▶ _WHAT THE TASK REQUIRES_: All lines from the one containing "part: (217, 310) -> (236, 274), size x0.7" through the end of the entries below should appear in the answer exactly, with no others.

BEGIN MATERIAL TO PROCESS

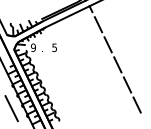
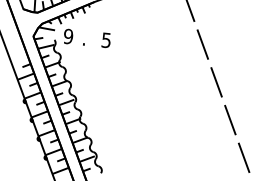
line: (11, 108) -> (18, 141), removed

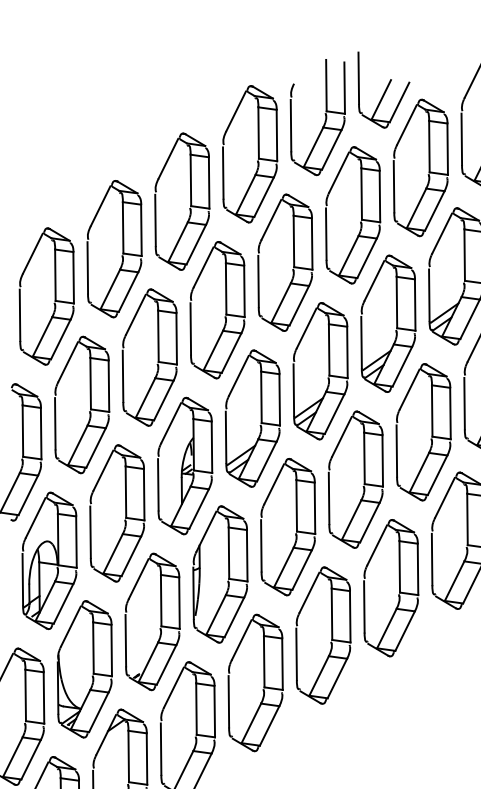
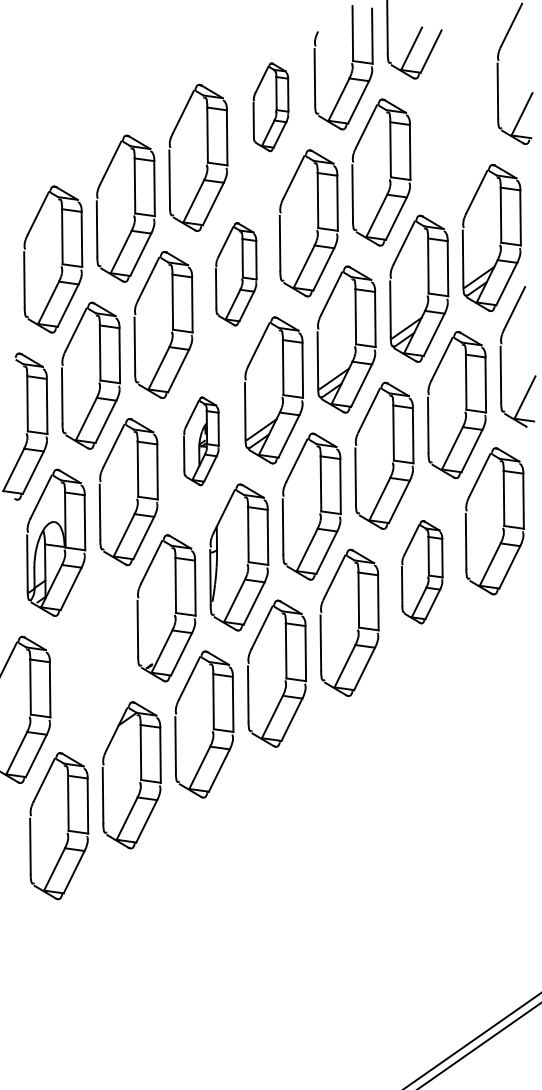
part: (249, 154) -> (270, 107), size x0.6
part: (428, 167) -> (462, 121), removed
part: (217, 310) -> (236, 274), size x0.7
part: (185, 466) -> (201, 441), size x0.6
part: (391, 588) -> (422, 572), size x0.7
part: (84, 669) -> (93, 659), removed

END MATERIAL TO PROCESS

▶ _SOLUTION FOR THIS EXERCISE_:
part: (217, 310) -> (236, 274), size x0.7
part: (185, 466) -> (201, 441), size x0.6
part: (391, 588) -> (422, 572), size x0.7
part: (84, 669) -> (93, 659), removed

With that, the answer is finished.